Ciro Improta

Personal information
- Date of birth: 23 February 1991 (age 34)
- Place of birth: Naples
- Position(s): Midfielder

Team information
- Current team: Arzanese

Youth career
- 2005–2008: Damiano Promotion Soccer

Senior career*
- Years: Team / Apps / (Gls)
- 2009–2010: Pianura / 8 / (1)
- 2010–: Arzanese / 63 / (3)

= Ciro Improta =

Italian footballer (born 1991)

Ciro Improta (born 23 February 1991) is an Italian footballer who plays for Italian fourth division club Arzanese.

==Biography==
Ciro Improta started his career at Damiano Promotion Soccer. He played for its Giovanissimi team to Allievi B U16 and Allievi A U17 team in 2006–07 and 2007–08 season respectively.

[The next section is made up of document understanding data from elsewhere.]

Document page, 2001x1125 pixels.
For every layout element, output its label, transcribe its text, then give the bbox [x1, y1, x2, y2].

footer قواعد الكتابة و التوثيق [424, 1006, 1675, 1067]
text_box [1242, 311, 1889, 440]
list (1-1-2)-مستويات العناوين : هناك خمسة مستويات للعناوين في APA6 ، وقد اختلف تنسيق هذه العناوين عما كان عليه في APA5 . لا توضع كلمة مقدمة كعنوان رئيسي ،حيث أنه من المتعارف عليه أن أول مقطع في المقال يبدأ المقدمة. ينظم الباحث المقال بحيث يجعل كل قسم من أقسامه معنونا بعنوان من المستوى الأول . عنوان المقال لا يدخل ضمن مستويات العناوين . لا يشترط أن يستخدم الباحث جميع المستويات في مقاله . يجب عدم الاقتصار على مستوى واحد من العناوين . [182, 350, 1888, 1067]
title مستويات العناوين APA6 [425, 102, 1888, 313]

Improta made his senior debut with Pianura in 2009–10 Serie D. The team bankrupted in 2010. In 2010 Improta left for Arzanese and won promotion to professional league as the winner of Group H of 2010–11 Serie D. He was infamously booked 9 times.

Improta played 32 times in 2011–12 Lega Pro Seconda Divisione but booked 9 times again.

Improta was also selected to 2012 Lega Pro Quadrangular Tournament. for 2nd Division Group B of Lega Pro. The team finished as the runner-up.